New Delhi: In order to increase the social inclusion of transgender persons, the government is planning to start right at the school level. The ministry of human resource development is set to ask schools across the country to create a national database of transgender children, and make sure they are not discriminated against.
It wants information on transgender persons to be included in the curriculum, have separate toilets for trans children in schools, involve NGOs and parents to evolve a plan of inclusion, and sensitise teachers for the purpose.
This is part of government’s integrated school education scheme, Samagra Shiksha Abhiyan, which has been formed by merging three schemes – Sarva Shiksha Abhiyan, Rashtriya Madhyamik Shiksha Abhiyan, and Teacher Education.
The need for a plan
“There is an urgent need to address the education of transgender children, as they face stigma and discrimination. They face conflicting pressures to conform to gender normative behavior, and the expectations of the society which they are unable to do so,” the policy document, accessed by ThePrint, reads.
There is no data available on transgender children at the national level so far. Official government data under the comprehensive schools database UDISE has only ‘male’ and ‘female’ categorisation for students.
“There is a need to create and develop a reliable national database on transgender children,” the policy document adds.
What the govt proposes to do
As a part of this inclusion plan, the government wants schools to create a safe, supportive environment, which does not violate the constitutional rights of trans children. The ministry wants schools to develop a plan with transgender students and their parents regarding the use of their names, access to rest rooms, and other spaces corresponding to their gender identity.
“The curriculum and textbooks must address transgender issues and concerns as well,” the policy document says, adding that “teachers need to be sensitised about their issues through continuous teacher training programmes”.
It has also been suggested that schools work actively with civil society groups that have substantial experience of working with trans children.
“A process for empanelling such groups for resource support would be a good starting point. However, more active engagement of the education department as well as National Council for Protection of Child Rights will be necessary to ensure that these children do not remain excluded,” the policy document says.
Activists working for transgender persons’ rights, however, are not entirely convinced.
Anjali Gopalan of Naz foundation said: “It is going to be very difficult for schools to get a database of trans children.
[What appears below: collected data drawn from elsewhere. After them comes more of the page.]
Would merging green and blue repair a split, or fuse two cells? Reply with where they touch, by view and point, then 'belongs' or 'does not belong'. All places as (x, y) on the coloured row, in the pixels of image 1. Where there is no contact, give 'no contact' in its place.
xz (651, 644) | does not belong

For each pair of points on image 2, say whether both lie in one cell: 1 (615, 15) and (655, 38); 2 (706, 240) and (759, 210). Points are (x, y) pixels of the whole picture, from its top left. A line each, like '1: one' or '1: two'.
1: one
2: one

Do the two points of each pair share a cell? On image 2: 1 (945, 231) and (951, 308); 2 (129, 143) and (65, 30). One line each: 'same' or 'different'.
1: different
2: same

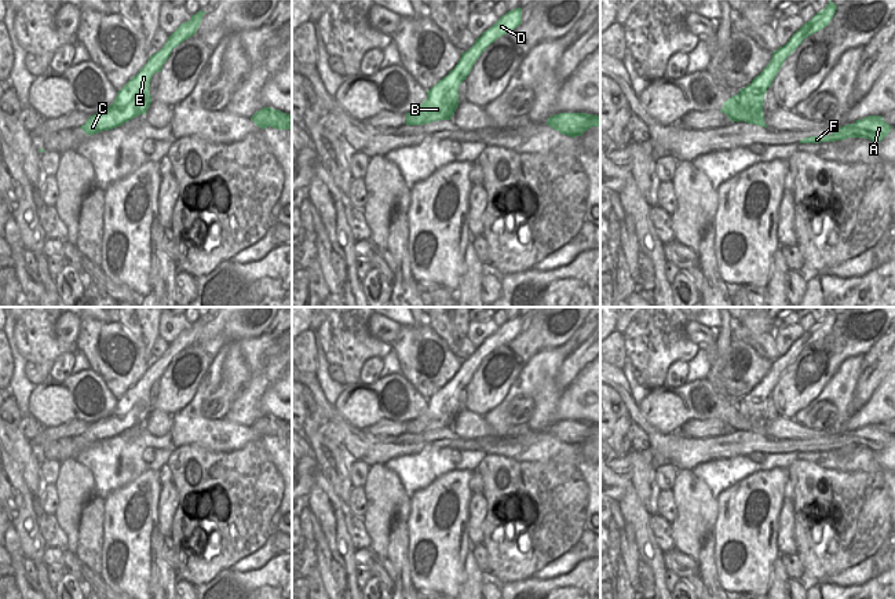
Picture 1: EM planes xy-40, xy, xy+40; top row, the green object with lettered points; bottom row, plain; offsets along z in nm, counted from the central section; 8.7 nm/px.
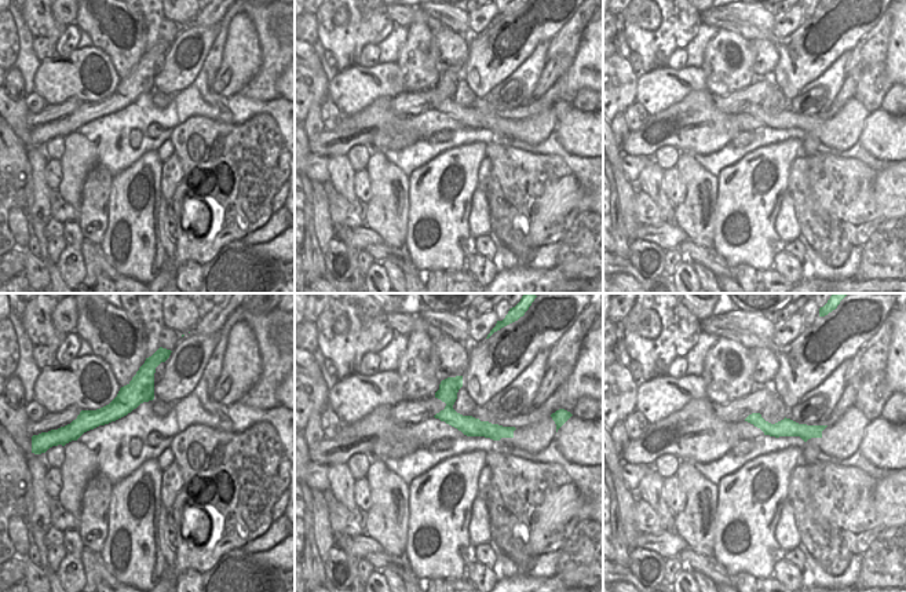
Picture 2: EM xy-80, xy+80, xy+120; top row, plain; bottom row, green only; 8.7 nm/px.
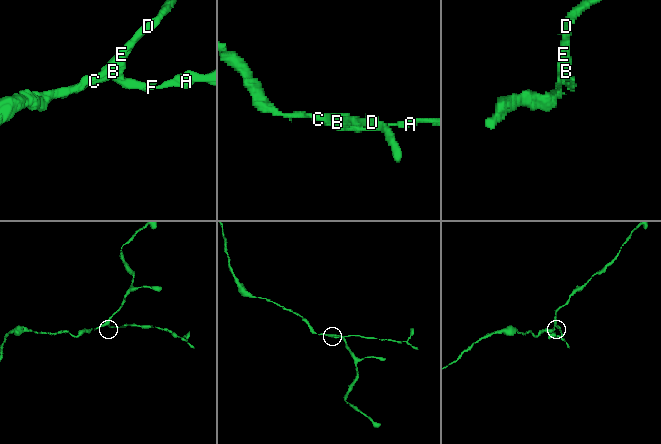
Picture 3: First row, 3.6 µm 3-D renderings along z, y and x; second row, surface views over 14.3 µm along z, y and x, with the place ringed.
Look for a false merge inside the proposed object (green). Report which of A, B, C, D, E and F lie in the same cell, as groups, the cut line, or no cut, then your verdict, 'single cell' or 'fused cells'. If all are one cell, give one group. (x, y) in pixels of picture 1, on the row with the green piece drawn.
A F / B C D E; cut in xy+40 along (735, 95), (735, 102), (742, 109), (749, 113), (762, 114); fused cells

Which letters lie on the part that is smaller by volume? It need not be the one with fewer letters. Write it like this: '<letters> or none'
A, F

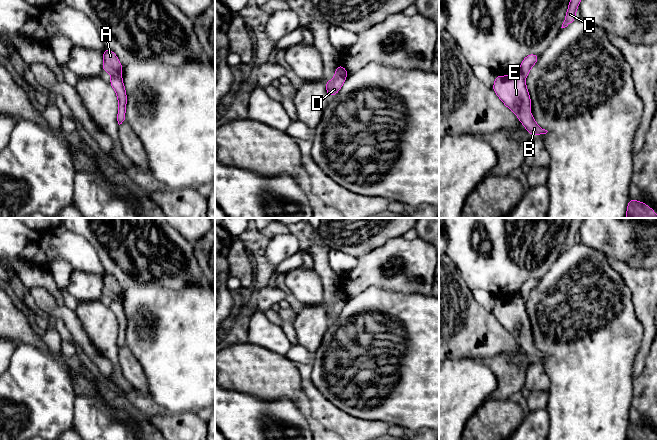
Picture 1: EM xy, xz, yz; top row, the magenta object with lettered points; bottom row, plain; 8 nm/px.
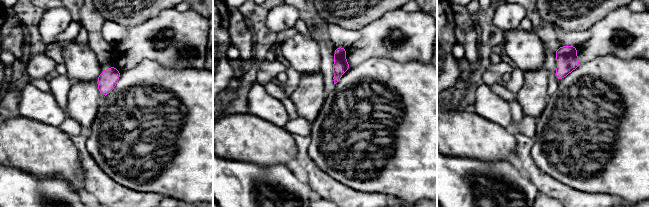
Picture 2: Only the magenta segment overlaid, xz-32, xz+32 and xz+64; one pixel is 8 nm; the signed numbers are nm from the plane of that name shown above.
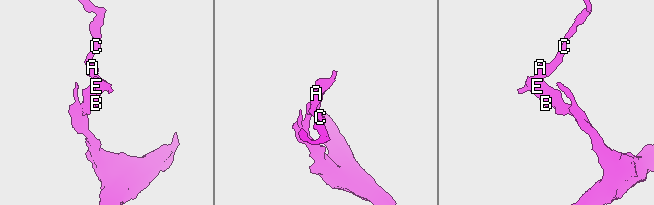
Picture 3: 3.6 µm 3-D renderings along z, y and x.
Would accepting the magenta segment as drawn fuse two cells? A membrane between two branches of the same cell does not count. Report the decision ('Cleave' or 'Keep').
Cleave

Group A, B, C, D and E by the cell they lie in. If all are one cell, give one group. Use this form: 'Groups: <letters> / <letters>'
Groups: A C D / B E

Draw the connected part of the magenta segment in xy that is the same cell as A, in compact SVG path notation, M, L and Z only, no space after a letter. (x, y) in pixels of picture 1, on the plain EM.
M105 272L103 275L102 294L104 296L108 296L112 300L121 299L123 295L123 291L117 279L107 272Z

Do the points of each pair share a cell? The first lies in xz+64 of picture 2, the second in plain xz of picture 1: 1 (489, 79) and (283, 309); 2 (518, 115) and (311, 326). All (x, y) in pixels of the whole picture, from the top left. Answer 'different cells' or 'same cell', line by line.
1: different cells
2: different cells

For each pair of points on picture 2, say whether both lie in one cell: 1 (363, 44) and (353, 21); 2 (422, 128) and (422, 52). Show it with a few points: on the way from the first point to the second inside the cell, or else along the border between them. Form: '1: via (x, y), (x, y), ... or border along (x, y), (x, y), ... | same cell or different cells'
1: border along (380, 17), (364, 25), (359, 30) | different cells
2: border along (398, 62), (420, 61), (426, 63) | different cells

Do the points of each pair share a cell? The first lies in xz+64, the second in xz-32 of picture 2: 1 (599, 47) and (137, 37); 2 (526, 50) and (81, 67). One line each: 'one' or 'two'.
1: one
2: one

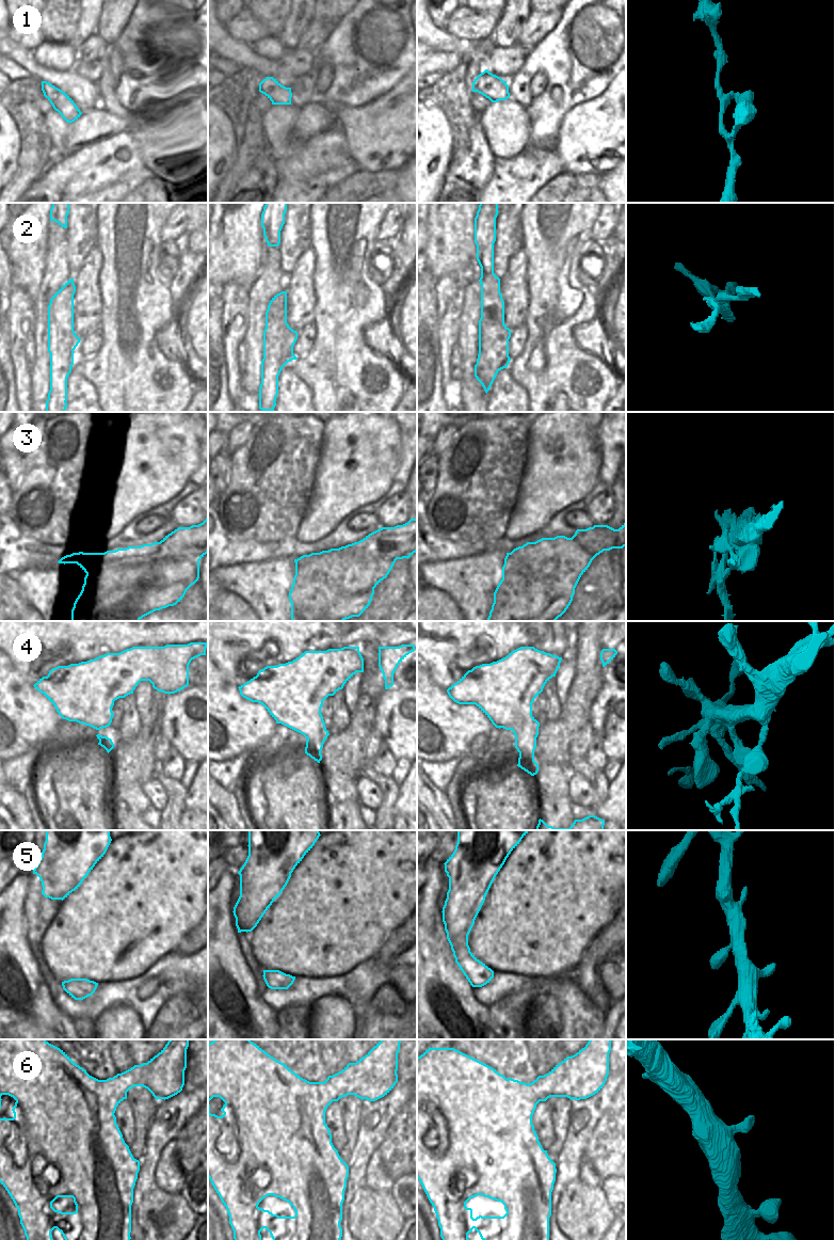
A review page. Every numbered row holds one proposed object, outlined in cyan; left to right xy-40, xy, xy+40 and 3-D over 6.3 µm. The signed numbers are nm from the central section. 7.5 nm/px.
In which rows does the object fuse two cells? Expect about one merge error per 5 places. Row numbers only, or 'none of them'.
2, 3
Most of the children’s parents do not even want them to reveal their identity, unless the child is seemingly trans. It is a difficult task.
“It will just be one of those policies in the air, unless the government implements it sensitively. Trans children are violated most of the times, and if there are separate toilets for them in schools, there is a possibility that they will be discriminated against even more.”
India recognised ‘the third gender’ or transgender only in 2014, after a Supreme Court ruling.